**EXERCÍCIO 1:** Cite tudo o que vai de "O projeto venceu" até "hábitos alimentares saudáveis." no texto sobre a Moléculas Soberbas.
**EXERCÍCIO 2:** Escreva a continuação do texto sobre a Moléculas Soberbas e os prémios FNA, começando logo após a última frase apresentada.

**TEXTO PARA ANÁLISE:**
A produção das bolachas arrancará assim que a unidade-piloto estiver em funcionamento, mas a start-up já estuda declinações para outros alimentos, como gelatina, que possam ser mais facilmente ingeridos por alguns doentes. A Moléculas Soberbas acaba de ver aprovado o primeiro projeto a que se tinha candidatado, no âmbito do Sistema de Incentivos à Inovação Empresarial da Região Autónoma da Madeira – Inovar 2020, para a construção das instalações da unidade-piloto na Ilha da Madeira, onde também já desenvolveu uma parceria com a Universidade local.
O projeto venceu a distinção Born from Knowledge Awards nos prémios FNA 2018 por incorporar uma forte componente de inovação com base científica e tecnológica. Depois do sucesso da sua 9ª edição, o FNA festeja 10 anos de existência com as seguintes categorias: sustentabilidade alimentar; investigação e desenvolvimento; produto inovação e educação alimentar. Organizados pelo Jornal Económico e pela Sustainable Society, os FNA afirmam-se como agente mobilizador para a inovação no setor agroalimentar, agregado às áreas da Educação e da Saúde, sendo um motor para o empreendedorismo, valorização da produção nacional e promoção de estilos de vida e hábitos alimentares saudáveis.

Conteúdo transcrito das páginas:
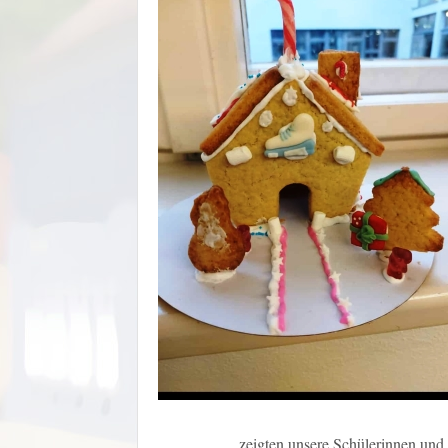
… zeigten unsere Schülerinnen und 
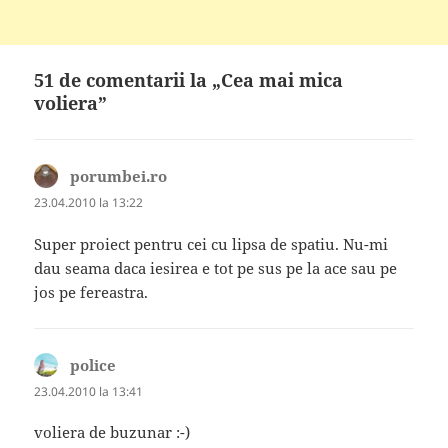
51 de comentarii la „Cea mai mica
voliera”
porumbei.ro
spune:
23.04.2010 la 13:22
Super proiect pentru cei cu lipsa de spatiu. Nu-mi
dau seama daca iesirea e tot pe sus pe la ace sau pe
jos pe fereastra.
police
spune:
23.04.2010 la 13:41
voliera de buzunar :-)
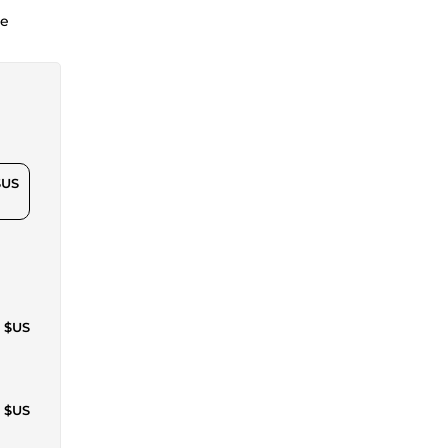
re
$US
1 $US
1 $US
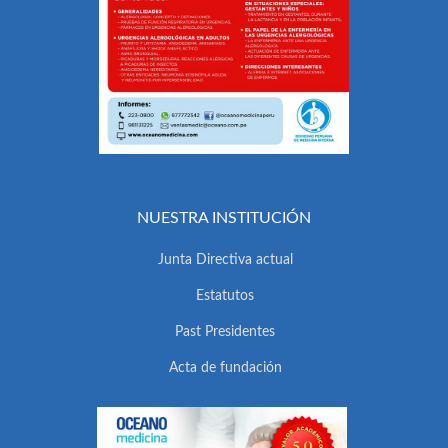
NUESTRA INSTITUCIÓN
Junta Directiva actual
Estatutos
Past Presidentes
Acta de fundación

**RESPOSTA 1:**
O projeto venceu a distinção Born from Knowledge Awards nos prémios FNA 2018 por incorporar uma forte componente de inovação com base científica e tecnológica. Depois do sucesso da sua 9ª edição, o FNA festeja 10 anos de existência com as seguintes categorias: sustentabilidade alimentar; investigação e desenvolvimento; produto inovação e educação alimentar. Organizados pelo Jornal Económico e pela Sustainable Society, os FNA afirmam-se como agente mobilizador para a inovação no setor agroalimentar, agregado às áreas da Educação e da Saúde, sendo um motor para o empreendedorismo, valorização da produção nacional e promoção de estilos de vida e hábitos alimentares saudáveis.

**RESPOSTA 2:**
A distinção BfK Awards será atribuída pela terceira vez no âmbito da parceria da ANI com os FNA. A distinção foi anteriormente atribuída aos projetos River Rice Sugar®, um adoçante natural obtido através do arroz e com produção 100% nacional, e Deflamina. De referir que a iniciativa Awards reconhece projetos e empresas “nascidas do conhecimento” e que mais se destaquem em atividades de Investigação & Desenvolvimento, nomeadamente colaborativa. É um prémio especial atribuído pela ANI em alguns dos mais prestigiados concursos e/ou prémios de inovação em Portugal e realiza-se no âmbito do projeto SIAC – Iniciativa de Transferência de Conhecimento, cofinanciada pelo COMPETE 2020, através do Portugal 2020 e do Fundo Europeu de Desenvolvimento Regional.